Budget-starved states now may starve their inmates, relatively speaking. Several states have cut the amount or quality of food served behind bars, the New York Times reports. They are either reducing the number of calories each day or eliminating a meal on weekends and holidays by serving two meals instead of three.
States say the meals’ nutritional value meets national standards. Among these states involved are Arizona, Iowa, Minnesota, North Carolina, Texas and Virginia; other states, including Massachusetts, are experimenting with reduced diets in individual prisons.
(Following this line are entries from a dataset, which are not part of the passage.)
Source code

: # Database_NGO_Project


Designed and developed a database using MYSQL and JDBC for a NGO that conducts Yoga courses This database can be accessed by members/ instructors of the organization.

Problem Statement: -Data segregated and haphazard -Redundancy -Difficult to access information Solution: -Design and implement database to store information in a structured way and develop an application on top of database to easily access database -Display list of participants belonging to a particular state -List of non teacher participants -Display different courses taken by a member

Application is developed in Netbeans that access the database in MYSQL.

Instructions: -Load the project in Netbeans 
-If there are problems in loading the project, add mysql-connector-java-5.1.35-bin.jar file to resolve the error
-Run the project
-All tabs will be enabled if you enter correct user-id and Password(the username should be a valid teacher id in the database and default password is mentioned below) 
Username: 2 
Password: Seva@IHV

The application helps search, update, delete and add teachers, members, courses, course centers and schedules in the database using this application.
Experts say food is such a small part of prison system costs that savings will be minimal and come at a risk. “This kind of stuff never gets you very much money,” said Michael Jacobson of the John Jay College of Criminal Justice in Manhattan and an ex-New York City corrections commissioner. Joan Covici of the American Civil Liberties Union in Dallas said she gets hundreds of letters a month complaining about the new prison diet in Texas, where number of calories a day fed to the 148,000 inmates has been reduced to 2,500 from 2,800. A state spokesman said, “We have not reduced the amount of food, only the calories, and we are still serving nutritious meals that follow the food pyramid recommended by the Department of Agriculture.”
The Texas Legislature reqired a $230 million cut in prison costs this year. State Representative Ray Allen, a Republican heads the House Corrections Committee, said, “It was not our first choice to cut their food, but we had a $9.9 billion shortfall. Since we can’t cut a single corrections officer, and their salaries are 80 percent of prison costs, there isn’t much else left to cut.”
As examples of meal cuts: inmates might get one biscuit instead of two, and a chicken patty might be served without macaroni and cheese. Cheaper cuts of meat have also been substituted for better grades. In some cases, powdered milk has been substituted for whole milk and a juicelike drink for real juice.
North Carolina has followed a plan similar to Texas’, cutting the amount spent on feeding an inmate to $709 a year from $943 in 1998.